» PASSAGE TO READ:
((

Thanks for sharing your story… and congrats on doing as well as you are!
I met Annie in late January 2022 when I fell ill at home and was airlifted to a hospital for emergency neurosurgery. It was touch and go during my first week in the ICU and after undergoing a couple of procedures that included coils, brain glue, and a temporary shunt. One Annie burst, with a second one close to bursting and 2 others looking suspect. I was in the ICU for almost a month and received a permanent shunt. I spent another 2 weeks in the hospital, to include 1 week of inpatient PT at a hospital in Northern VA. Long story short, it is a miracle that I am alive with no significant damage to my sight, mobility, speech, or cognitive skills. My PCP told me that one of my clinicians wrote “miracle” in my medical record.

))

» TASK GOAL:
How long did the writer of the recovery account spend in the ICU? Answer from the recovery account alone, not from the material.

» SOURCE MATERIAL:
((

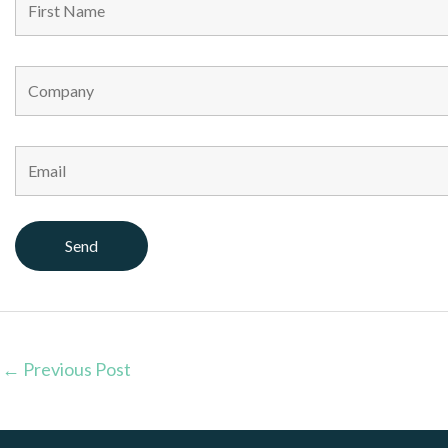
←
Previous Post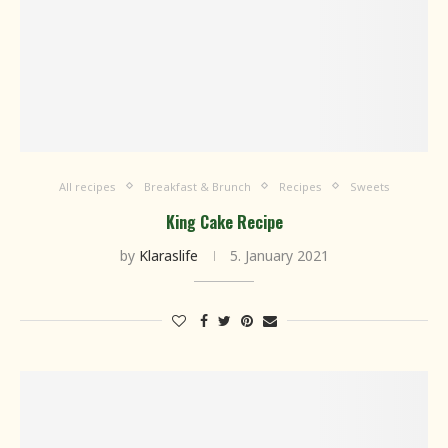
All recipes
Breakfast & Brunch
Recipes
Sweets
King Cake Recipe
by
Klaraslife
5. January 2021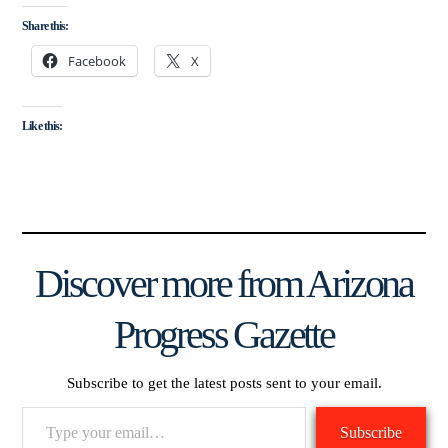
Share this:
Facebook
X
Like this:
Discover more from Arizona
Progress Gazette
Subscribe to get the latest posts sent to your email.
Type
Subscribe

))

» RESPONSE TO THE EXERCISE:
Almost a month.